_Task details_
From the passage on Pride parade fees below, list every kind of group or organization that it refers to by a common noun rather than by a proper name.

_Excerpt provided_
───

I think it’s fair that all groups pay to be part of the parade – even the non-profits. Part of feeling safe is not worrying about traffic running you down (Mumbai Pride was an interesting experience in this regard), and ensuring the event is appropriately secure and well run. Every group ought to make a some (however small) contribution to recognise that, and even charitable organisations can plan their activities such that they can cover these small costs.

And I agree that the robin hood principle should apply and the fee structure for marching groups at Pride in London could be reviewed such that marching fees explicitly place more of the financial burden of running the Pride event on larger companies’ shoulders. However, a huge £650,000 of Pride in London’s ~£1m income already comes from corporate sponsorship. So it could be argued that Pride are already making corporates subsidise community groups and small businesses (indeed, many think this has already been taken too far).

───

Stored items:
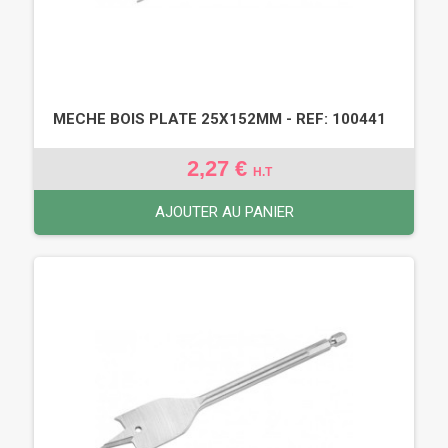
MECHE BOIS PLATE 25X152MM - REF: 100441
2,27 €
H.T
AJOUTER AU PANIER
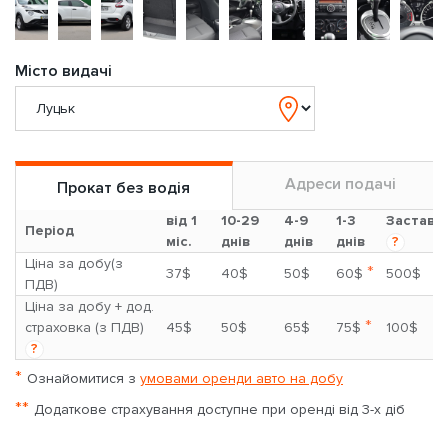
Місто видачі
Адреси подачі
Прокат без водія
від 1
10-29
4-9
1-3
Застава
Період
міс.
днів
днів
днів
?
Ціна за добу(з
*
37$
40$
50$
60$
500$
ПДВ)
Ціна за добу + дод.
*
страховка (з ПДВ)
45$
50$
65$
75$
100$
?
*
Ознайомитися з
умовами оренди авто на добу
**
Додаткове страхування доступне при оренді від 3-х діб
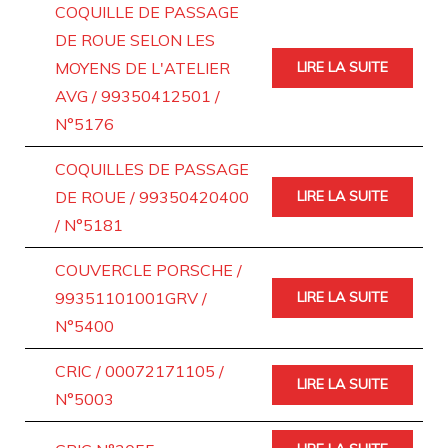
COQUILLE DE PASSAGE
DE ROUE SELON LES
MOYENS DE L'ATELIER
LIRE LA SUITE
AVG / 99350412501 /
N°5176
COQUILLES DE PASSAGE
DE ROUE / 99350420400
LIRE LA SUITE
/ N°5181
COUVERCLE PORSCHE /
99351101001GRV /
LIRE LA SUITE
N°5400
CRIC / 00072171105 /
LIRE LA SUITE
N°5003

───

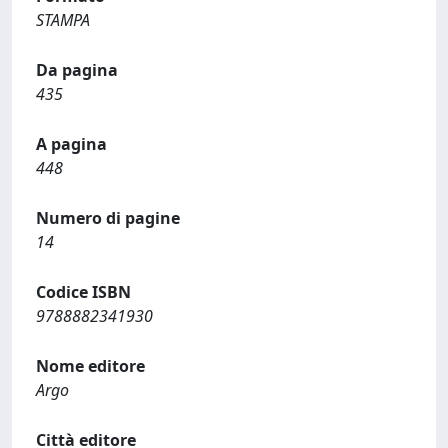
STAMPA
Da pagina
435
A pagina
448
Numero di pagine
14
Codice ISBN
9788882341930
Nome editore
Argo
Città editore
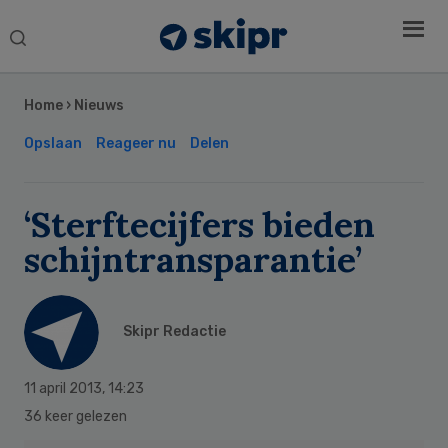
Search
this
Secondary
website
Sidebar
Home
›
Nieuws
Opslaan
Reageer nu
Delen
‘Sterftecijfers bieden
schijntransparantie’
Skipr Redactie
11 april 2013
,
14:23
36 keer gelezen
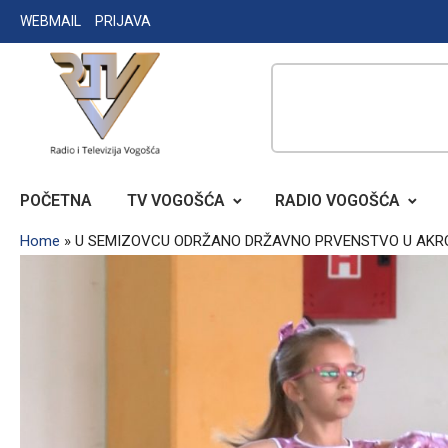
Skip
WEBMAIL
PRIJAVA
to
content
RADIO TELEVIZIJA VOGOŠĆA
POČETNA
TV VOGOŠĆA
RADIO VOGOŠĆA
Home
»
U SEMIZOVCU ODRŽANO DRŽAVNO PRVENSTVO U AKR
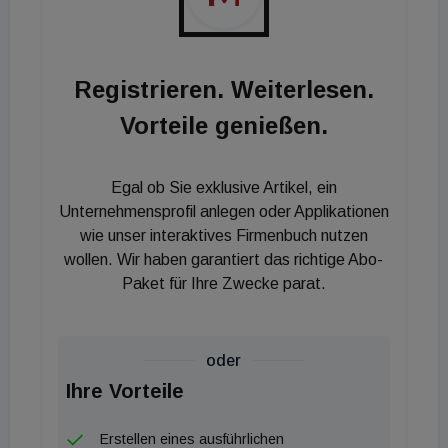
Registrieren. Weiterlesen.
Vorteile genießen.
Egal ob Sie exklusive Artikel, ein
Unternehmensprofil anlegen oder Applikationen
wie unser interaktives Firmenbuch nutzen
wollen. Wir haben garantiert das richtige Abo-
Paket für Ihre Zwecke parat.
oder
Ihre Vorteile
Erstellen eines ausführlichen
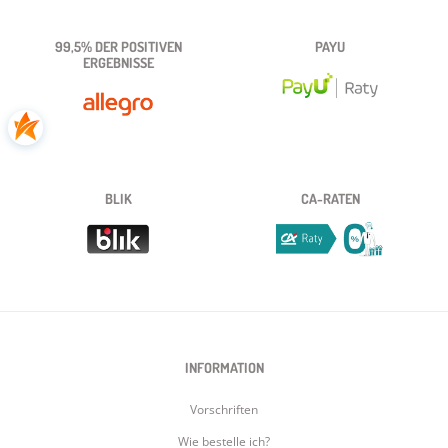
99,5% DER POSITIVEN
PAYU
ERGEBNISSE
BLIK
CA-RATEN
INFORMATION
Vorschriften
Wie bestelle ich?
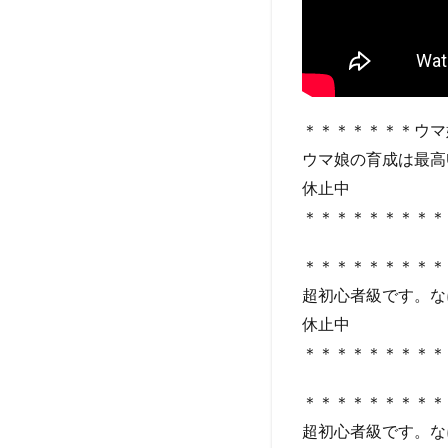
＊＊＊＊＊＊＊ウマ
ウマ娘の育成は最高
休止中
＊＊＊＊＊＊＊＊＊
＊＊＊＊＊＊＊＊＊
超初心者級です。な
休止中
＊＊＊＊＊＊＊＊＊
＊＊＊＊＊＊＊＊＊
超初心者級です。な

───

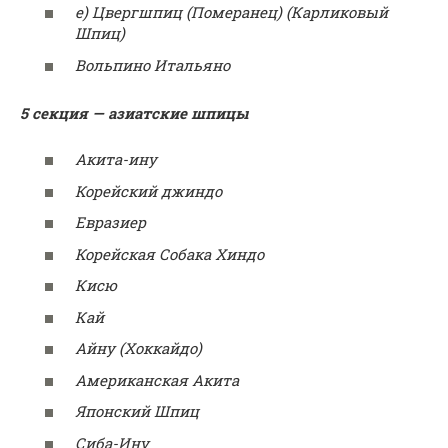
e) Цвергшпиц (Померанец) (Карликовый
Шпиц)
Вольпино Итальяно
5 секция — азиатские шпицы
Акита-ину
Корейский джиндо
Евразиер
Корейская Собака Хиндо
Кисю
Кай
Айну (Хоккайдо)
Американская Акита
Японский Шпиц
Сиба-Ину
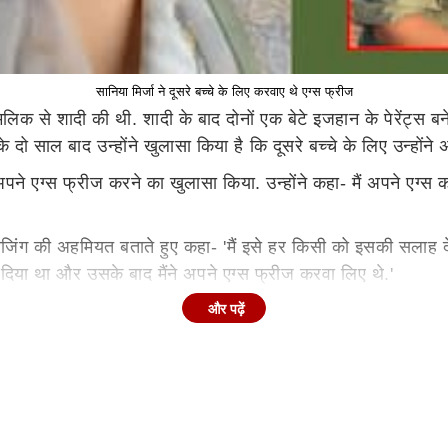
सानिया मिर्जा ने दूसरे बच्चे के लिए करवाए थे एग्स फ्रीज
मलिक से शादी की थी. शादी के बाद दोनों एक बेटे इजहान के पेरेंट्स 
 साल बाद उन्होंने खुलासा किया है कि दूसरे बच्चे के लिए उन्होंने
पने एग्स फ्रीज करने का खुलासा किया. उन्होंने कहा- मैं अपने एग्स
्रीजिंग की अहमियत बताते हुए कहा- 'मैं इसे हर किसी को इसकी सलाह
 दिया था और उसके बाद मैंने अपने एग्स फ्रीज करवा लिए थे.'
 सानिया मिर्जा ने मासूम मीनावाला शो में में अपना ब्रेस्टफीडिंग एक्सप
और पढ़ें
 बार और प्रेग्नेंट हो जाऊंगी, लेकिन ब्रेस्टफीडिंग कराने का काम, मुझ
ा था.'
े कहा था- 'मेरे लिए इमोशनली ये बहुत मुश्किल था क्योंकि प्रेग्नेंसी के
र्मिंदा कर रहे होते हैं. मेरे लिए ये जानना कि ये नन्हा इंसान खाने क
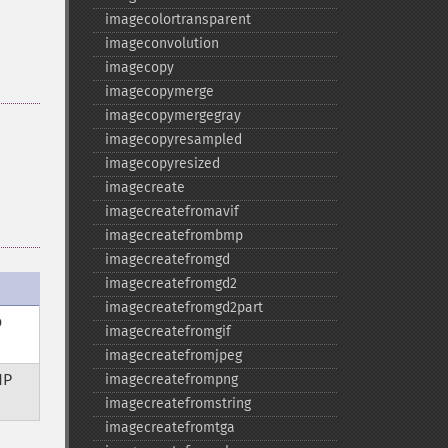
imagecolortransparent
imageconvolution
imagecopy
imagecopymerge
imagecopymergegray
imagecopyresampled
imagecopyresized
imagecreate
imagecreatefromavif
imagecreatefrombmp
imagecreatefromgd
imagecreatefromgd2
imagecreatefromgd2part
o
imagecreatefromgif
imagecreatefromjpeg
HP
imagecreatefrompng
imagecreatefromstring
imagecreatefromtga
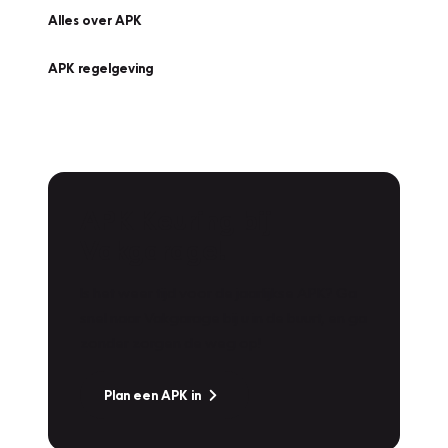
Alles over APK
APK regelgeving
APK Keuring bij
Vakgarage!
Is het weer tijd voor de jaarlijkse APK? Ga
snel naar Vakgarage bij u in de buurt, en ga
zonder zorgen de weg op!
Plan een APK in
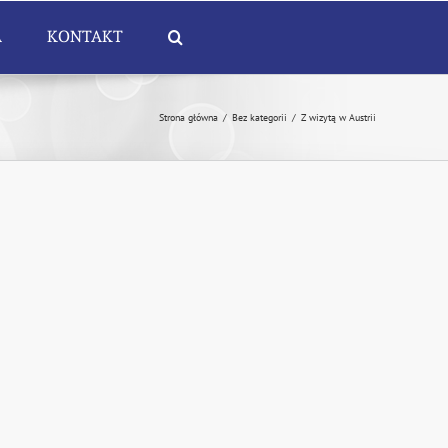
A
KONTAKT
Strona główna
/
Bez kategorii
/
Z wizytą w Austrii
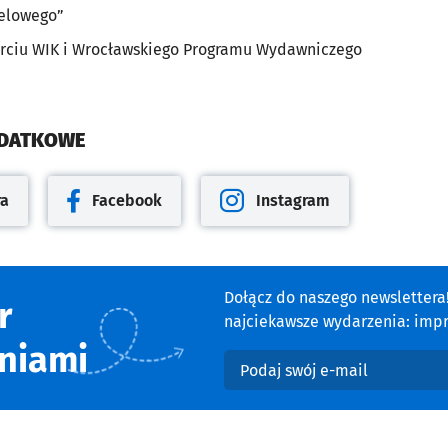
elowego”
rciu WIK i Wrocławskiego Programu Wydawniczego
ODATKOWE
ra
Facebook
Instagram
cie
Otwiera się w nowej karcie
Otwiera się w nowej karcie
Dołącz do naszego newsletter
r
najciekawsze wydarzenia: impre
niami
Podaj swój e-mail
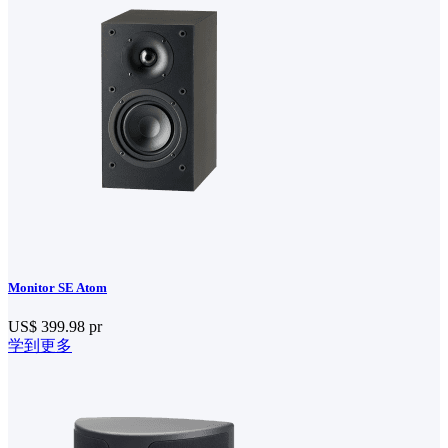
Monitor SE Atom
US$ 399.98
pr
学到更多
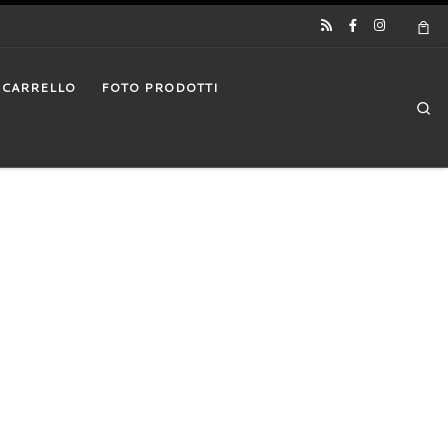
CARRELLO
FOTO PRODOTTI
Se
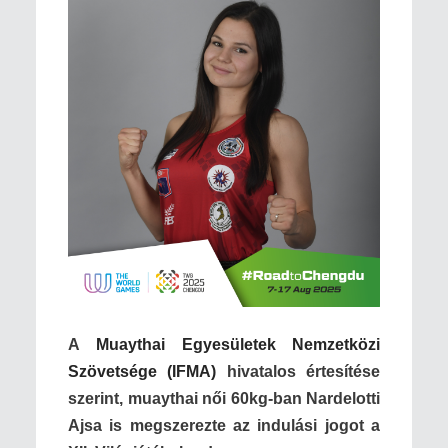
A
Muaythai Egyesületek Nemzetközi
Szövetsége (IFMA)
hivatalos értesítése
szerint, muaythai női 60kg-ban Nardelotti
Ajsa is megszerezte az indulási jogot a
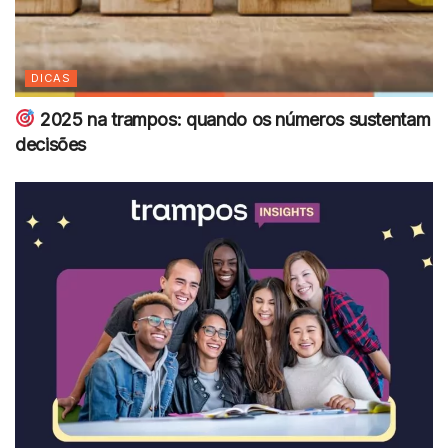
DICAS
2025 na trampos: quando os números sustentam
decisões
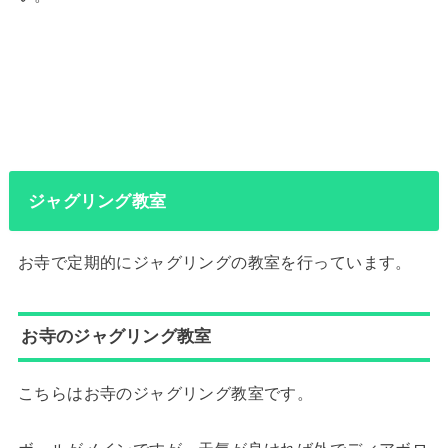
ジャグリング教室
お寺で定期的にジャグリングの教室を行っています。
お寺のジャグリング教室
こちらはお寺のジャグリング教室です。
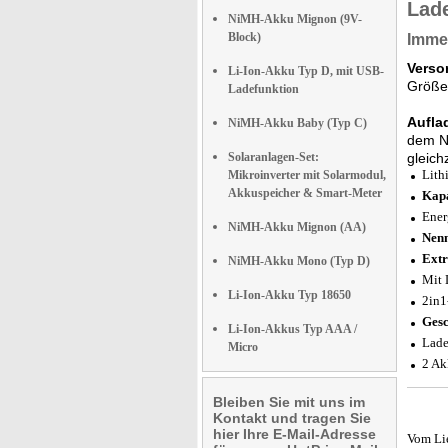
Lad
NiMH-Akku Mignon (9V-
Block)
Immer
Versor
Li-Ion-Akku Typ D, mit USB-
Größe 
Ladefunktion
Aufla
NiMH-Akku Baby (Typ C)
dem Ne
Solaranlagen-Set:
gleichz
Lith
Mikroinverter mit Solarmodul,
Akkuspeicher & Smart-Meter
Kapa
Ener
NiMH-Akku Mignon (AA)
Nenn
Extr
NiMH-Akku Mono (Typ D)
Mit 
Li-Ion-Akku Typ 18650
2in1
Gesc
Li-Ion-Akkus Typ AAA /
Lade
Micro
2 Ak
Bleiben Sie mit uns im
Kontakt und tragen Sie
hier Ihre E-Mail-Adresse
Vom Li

───

_Exercise solution_
- non-profits
- charitable organisations
- marching groups
- larger companies
- corporates
- community groups
- small businesses